> _WHAT YOU NEED TO DO_: From the listing below, work out how many lines contain "thumb". Reply with that number only.

> _DATA EXTRACTS_:

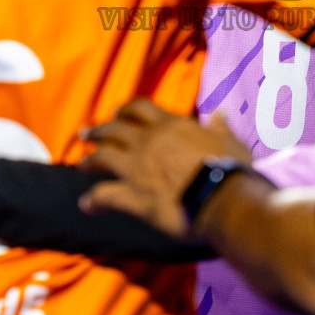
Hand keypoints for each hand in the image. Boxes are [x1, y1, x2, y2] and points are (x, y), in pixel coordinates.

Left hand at [79, 100, 251, 238]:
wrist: (221, 198)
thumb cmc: (230, 168)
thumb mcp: (230, 141)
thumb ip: (221, 126)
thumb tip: (220, 113)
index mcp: (170, 126)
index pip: (141, 109)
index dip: (126, 110)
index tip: (116, 112)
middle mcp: (148, 142)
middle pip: (114, 130)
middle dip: (98, 131)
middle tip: (86, 134)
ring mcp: (136, 169)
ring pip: (103, 157)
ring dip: (91, 159)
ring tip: (83, 164)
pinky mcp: (132, 196)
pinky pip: (105, 195)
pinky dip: (93, 200)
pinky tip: (86, 205)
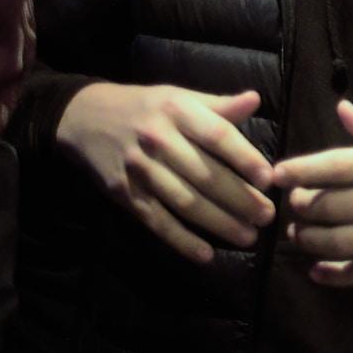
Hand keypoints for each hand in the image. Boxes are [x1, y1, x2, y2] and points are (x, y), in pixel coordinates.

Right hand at [56, 82, 274, 263]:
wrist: (84, 118)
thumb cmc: (146, 108)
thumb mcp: (180, 97)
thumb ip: (218, 105)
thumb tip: (255, 100)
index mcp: (177, 111)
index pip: (217, 136)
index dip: (245, 158)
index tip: (269, 179)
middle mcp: (158, 140)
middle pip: (205, 175)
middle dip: (240, 199)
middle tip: (268, 216)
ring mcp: (139, 170)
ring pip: (184, 202)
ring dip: (219, 223)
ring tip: (248, 236)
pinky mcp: (124, 194)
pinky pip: (156, 221)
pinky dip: (181, 240)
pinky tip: (205, 255)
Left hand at [274, 99, 352, 285]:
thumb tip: (341, 107)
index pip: (336, 165)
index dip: (299, 171)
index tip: (276, 175)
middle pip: (330, 206)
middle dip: (301, 207)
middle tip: (291, 206)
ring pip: (339, 241)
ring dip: (309, 240)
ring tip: (299, 234)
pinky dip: (334, 274)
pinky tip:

> _RESULT_: 9